Over the last several years the Chinese government has placed more than 1 million Uyghur Muslims in detention camps, prisons, and factories in the western Xinjiang Uyghur Autonomous Region (XUAR) in what has been referred to as “probably the largest internment of an ethno-religious minority since the Holocaust.”1 A release of leaked documents last year, the “China Cables”, outlined extremely repressive tactics including total surveillance, compulsory ideological training and psychological modification of prisoners.2 Additional reporting identifies campaigns of mass female sterilization, allegations that if true, would meet the United Nation’s definition of genocide.3
A report released by an Australian think tank this spring linked Chinese factories using Uyghur labor to the supply chains of 83 global companies, including many household names.4 The XUAR has produced roughly one fifth of the world’s cotton in recent years (over 80% of China’s cotton); as a result, apparel imports carry a high risk of being produced with forced Uyghur labor.5 Technology companies may be further implicated in this campaign by providing artificial intelligence and surveillance technology to Chinese companies thereby aiding in the intense surveillance of Uyghurs’ movements and work.6
The U.S. House of Representatives recently took sweeping action to address these practices passing the Uyghur Forced Labor Prevention Act (H.R. 6210) on a bi-partisan basis. The bill imposes severe restrictions on goods imported from the XUAR, presuming that any product manufactured in or using inputs from the XUAR was made using forced labor. Unless the corporation importing the goods can prove that no forced labor was involved, the product is considered illegal and is barred from entering the U.S.
Domini has a long history of analyzing and addressing companies doing business in regions with high risks of human rights abuses (see our work on South Sudan and the Rohingya Crisis in Burma), which we bring to bear on the current situation. Earlier this year, as a member of the Investor Alliance for Human Rights, we helped publish "Human Rights Risks in Xinjiang Uyghur Autonomous Region - Practical Guidance for Investors", a 32-page report to help investors assess potential risks and engaging companies and other stakeholders. The report recommends investors fulfill the UN Guiding Principles (UNGPs) by conducting enhanced human rights due diligence, assess and engage relevant companies and collaborate with other investors and stakeholders to build leverage.

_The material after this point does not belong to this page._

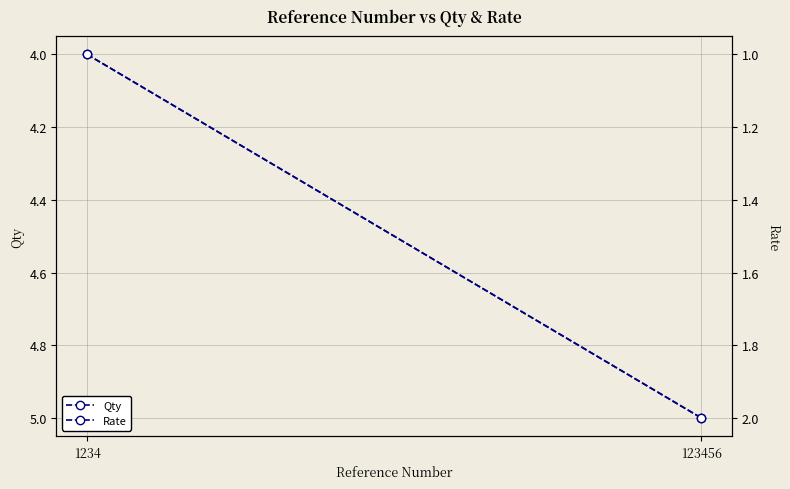

Which series has the largest total across all categories?

Qty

Domini has been doing just that. Our research process allows us to scrutinize high-risk sectors and regions and take action. For example, we excluded a company from investment because another company, which controlled over 30% of the first company, was determined to have unacceptable exposure to labor issues in the XUAR, among other issues. We have also been actively engaging companies to address these risks and their potential connection to forced Uyghur labor. Earlier this year we contacted several apparel companies about their sourcing policies and practices including how they would address the allegations in the report. We will continue to push companies to uphold the UNGPs and address the interment of Uyghurs directly.
The XUAR is a harsh example of how the interconnectedness of global markets can tie each of us to human rights crises around the world. However, this connectivity can be a force for good. As responsible investors we can advocate for people’s rights in every corner of the world. At Domini we will leverage our years of experience supporting human rights in high risk regions to continue this fight.